= EXERCISE =
The answer consists of one number: how many lines of the data below include the string "left".

= RECORDED DATA =
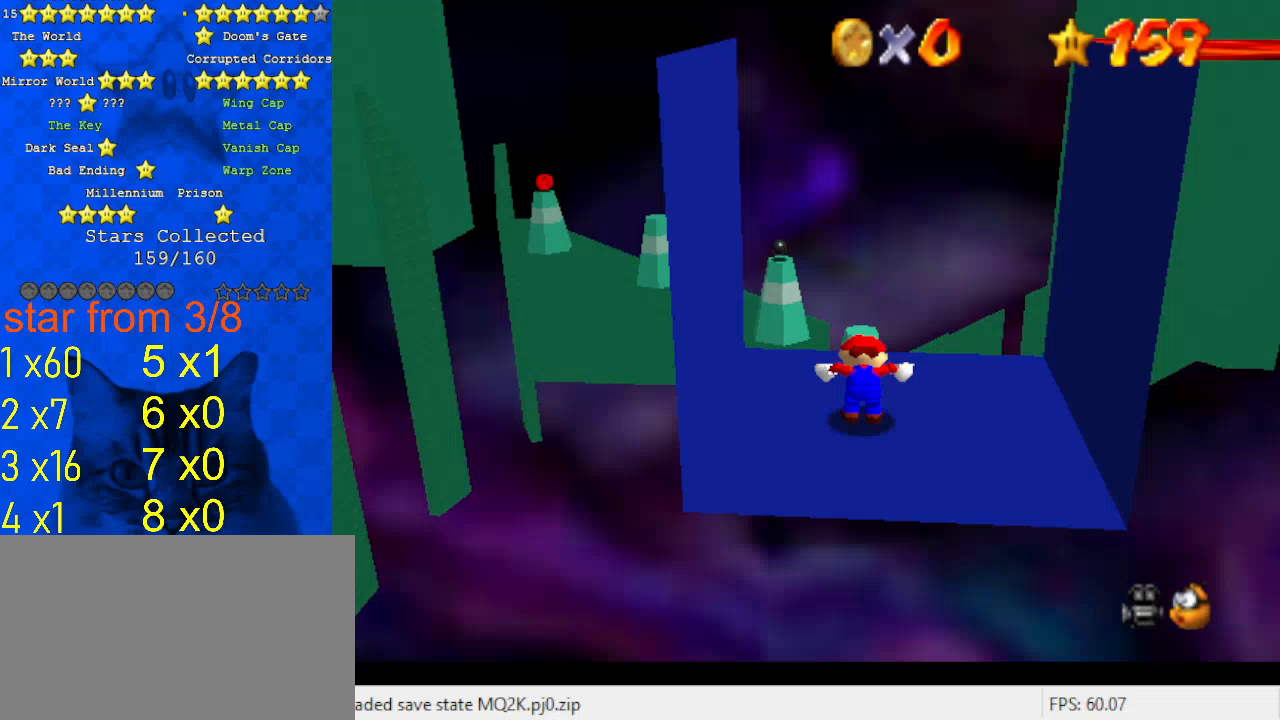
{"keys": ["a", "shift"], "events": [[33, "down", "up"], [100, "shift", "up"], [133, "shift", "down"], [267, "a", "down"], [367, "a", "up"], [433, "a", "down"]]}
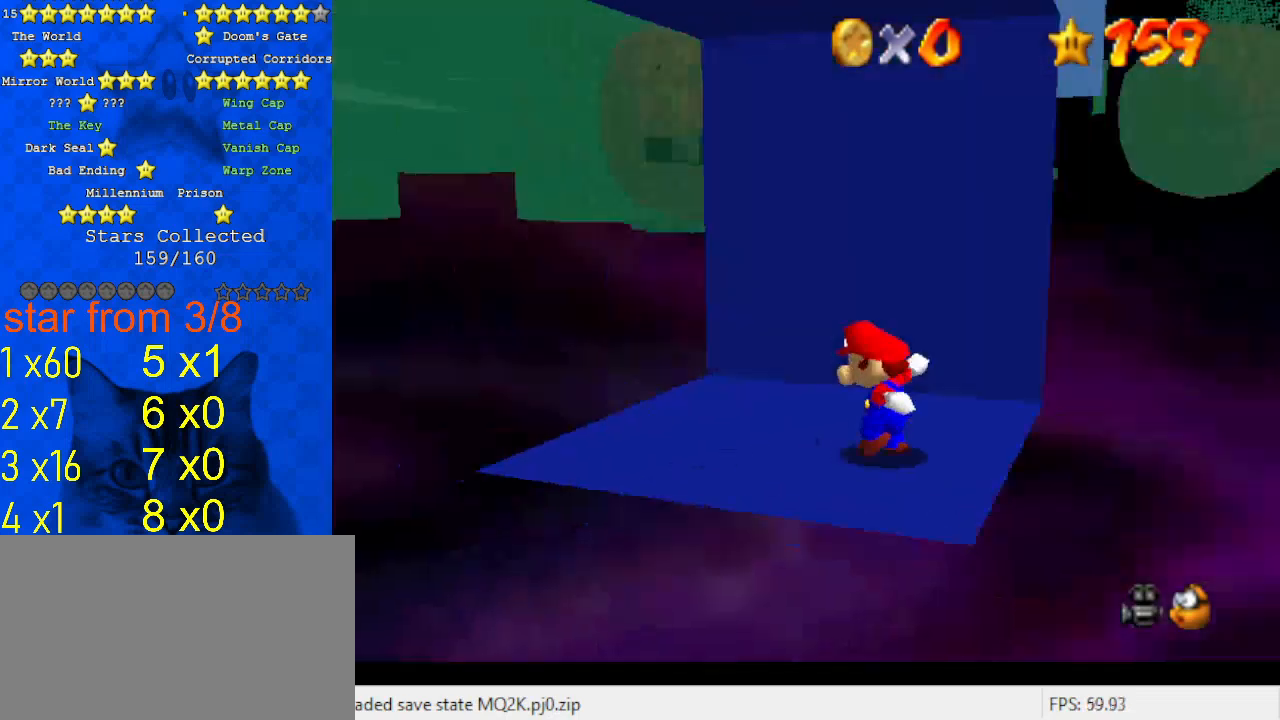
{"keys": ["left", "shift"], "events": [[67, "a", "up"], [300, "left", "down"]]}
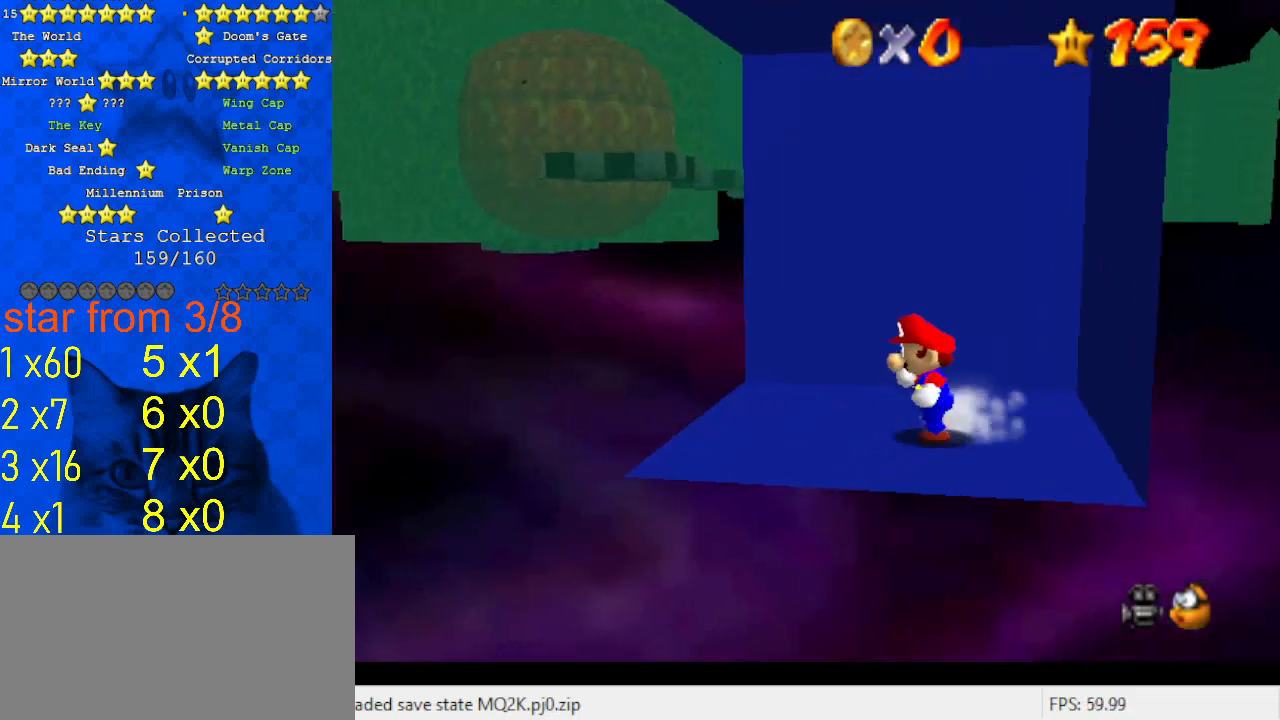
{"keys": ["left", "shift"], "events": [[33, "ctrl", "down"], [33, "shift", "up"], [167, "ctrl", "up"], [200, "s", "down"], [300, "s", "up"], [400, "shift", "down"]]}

= EXERCISE OUTPUT =
2